= Roger Sharrock =

Roger Ian Sharrock (23 August 1919 – 27 December 1990) was a British literary scholar noted for his works on John Bunyan and the Romantic poets. The journal Bunyan Studies called him "the best known and most distinguished Bunyan scholar of the twentieth century".

==Early life and academic career==
Sharrock was educated at Queen Elizabeth Grammar School, Wakefield and St John's College, Oxford. During the Second World War he served in the King's Own Yorkshire Light Infantry, from 1939 to 1941. In 1946 he was appointed lecturer in English at University College, Southampton and as reader in 1962. In 1963 he became professor of English at Durham University and in 1968 he was appointed professor of English language and literature at King's College London, a post he held until his retirement in 1981.

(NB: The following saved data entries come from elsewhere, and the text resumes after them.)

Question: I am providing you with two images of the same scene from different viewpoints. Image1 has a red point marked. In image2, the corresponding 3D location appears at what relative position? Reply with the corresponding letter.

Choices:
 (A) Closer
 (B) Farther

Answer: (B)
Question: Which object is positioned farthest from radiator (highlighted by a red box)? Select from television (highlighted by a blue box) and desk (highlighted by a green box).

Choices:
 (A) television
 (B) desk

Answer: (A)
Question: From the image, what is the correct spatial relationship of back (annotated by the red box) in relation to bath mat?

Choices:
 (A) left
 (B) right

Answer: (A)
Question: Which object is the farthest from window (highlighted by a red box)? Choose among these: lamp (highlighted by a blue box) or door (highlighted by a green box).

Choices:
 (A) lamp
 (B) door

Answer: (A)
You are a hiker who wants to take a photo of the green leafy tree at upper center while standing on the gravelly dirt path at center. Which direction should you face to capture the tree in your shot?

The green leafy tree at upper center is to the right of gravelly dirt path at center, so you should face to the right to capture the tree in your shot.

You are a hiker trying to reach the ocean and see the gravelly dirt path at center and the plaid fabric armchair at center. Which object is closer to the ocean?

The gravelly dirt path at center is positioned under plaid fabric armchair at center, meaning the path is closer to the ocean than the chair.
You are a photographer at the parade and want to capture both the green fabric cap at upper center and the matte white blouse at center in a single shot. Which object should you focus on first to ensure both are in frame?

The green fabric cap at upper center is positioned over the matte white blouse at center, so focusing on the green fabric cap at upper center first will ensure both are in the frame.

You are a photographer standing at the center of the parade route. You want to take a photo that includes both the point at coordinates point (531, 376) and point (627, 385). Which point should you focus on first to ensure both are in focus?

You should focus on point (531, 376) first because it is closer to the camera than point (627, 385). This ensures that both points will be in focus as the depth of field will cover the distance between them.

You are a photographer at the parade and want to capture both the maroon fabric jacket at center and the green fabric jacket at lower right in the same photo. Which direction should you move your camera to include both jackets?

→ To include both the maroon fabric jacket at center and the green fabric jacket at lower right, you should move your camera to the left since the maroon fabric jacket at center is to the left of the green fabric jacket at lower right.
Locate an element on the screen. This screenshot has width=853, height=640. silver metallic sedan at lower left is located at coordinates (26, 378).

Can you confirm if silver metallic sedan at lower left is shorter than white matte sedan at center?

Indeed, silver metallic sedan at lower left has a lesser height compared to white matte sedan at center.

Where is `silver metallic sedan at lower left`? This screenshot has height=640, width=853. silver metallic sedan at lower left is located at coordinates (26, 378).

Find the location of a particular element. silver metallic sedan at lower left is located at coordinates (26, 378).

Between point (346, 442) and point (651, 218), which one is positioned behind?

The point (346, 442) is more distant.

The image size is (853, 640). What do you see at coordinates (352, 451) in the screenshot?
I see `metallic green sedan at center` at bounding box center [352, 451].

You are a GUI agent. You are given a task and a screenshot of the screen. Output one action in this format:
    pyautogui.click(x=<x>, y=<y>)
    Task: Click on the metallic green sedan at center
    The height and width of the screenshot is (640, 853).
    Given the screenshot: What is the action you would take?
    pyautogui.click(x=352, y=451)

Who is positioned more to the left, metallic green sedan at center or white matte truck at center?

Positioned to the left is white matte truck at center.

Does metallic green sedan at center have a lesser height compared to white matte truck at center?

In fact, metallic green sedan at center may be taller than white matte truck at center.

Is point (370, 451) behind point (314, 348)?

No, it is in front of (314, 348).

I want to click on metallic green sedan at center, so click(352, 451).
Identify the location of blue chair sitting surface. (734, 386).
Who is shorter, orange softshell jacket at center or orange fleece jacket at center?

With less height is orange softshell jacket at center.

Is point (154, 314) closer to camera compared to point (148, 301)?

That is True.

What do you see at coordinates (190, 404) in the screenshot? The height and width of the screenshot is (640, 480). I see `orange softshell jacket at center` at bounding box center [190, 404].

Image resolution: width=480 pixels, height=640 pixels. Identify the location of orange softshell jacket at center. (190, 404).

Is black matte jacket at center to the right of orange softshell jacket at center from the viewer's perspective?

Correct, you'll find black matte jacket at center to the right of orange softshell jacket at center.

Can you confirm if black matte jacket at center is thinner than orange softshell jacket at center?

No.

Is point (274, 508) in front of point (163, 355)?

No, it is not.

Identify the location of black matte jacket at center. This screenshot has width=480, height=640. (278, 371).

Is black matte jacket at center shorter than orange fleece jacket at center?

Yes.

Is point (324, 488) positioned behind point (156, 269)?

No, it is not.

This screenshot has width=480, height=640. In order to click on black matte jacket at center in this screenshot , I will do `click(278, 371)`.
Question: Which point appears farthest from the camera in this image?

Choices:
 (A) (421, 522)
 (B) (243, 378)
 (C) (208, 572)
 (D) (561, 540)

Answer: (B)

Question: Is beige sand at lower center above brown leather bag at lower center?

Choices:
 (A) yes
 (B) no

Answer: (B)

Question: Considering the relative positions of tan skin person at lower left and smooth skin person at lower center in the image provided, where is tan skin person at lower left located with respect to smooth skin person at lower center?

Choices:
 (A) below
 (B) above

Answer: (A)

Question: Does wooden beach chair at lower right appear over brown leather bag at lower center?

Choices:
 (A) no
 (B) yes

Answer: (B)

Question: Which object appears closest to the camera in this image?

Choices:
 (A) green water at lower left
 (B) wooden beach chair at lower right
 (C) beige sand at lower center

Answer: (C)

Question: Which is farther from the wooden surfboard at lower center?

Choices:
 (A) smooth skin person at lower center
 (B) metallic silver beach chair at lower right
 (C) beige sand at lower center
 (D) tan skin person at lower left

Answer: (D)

Sharrock edited John Bunyan's works for the Oxford University Press and organised the publication of the Miscellaneous Works of Bunyan, which appeared in 12 volumes and for the first time provided reliable texts of 60 of Bunyan's works. He also wrote about the Romantic poets, focusing on William Wordsworth's early poetry. He was chairman of the English Association from 1972 to 1979.

==Personal life==
He married and had a son and two daughters. Sharrock converted to Catholicism in 1951.

==Works==
===Books===
- Songs and Comments (London: The Fortune Press, 1946).
- John Bunyan (London: Hutchinson's University Library, 1954).
- Life and Story in The Pilgrim's Progress (London: Dr. William's Trust, 1978).
- Saints, Sinners and Comedians: The Novels of Graham Greene (Tunbridge Wells, Kent: Burns & Oates, University of Notre Dame Press, 1984).

===Articles===
- 'Bunyan and the English Emblem Writers', The Review of English Studies, Vol. 21, No. 82 (April 1945), pp. 105-116.
- 'Spiritual Autobiography in The Pilgrim's Progress', The Review of English Studies, Vol. 24, No. 94 (April 1948), pp. 102-120.
- 'The Imperfections of Criticism', Blackfriars, Vol. 35, No. 410 (May 1954), pp. 209-215.
- 'Try to say what happened in your own words', Blackfriars, Vol. 36, No. 420 (March 1955), p. 66.
- 'The Origin of A Relation of the Imprisonment of Mr. John Bunyan', The Review of English Studies, 2, Vol. 10, No. 39 (August 1959), pp. 250-256.
- 'The Chemist and the Poet: Sir Humphry Davy and the Preface to Lyrical Ballads', Notes and Records of the Royal Society of London, Vol. 17, No. 1 (May 1962), pp. 57-76.
- 'Fables and Symbols—I', New Blackfriars, Vol. 50, No. 585 (February 1969), pp. 233-240.
- 'Fables and Symbols—II', New Blackfriars, Vol. 50, No. 586 (March 1969), pp. 285-290.
- ‘The Prelude: The Poet's Journey to the Interior’, English, Vol. XIX, No. 103 (Spring 1970), pp. 1-6.
- 'Coleridge and Abstruse Research', Theoria: A Journal of Social and Political Theory, No. 59 (October 1982), pp. 1-19.
- '"The Life and Death of Mr. Badman": Facts and Problems', The Modern Language Review, Vol. 82, No. 1 (January 1987), pp. 15-29.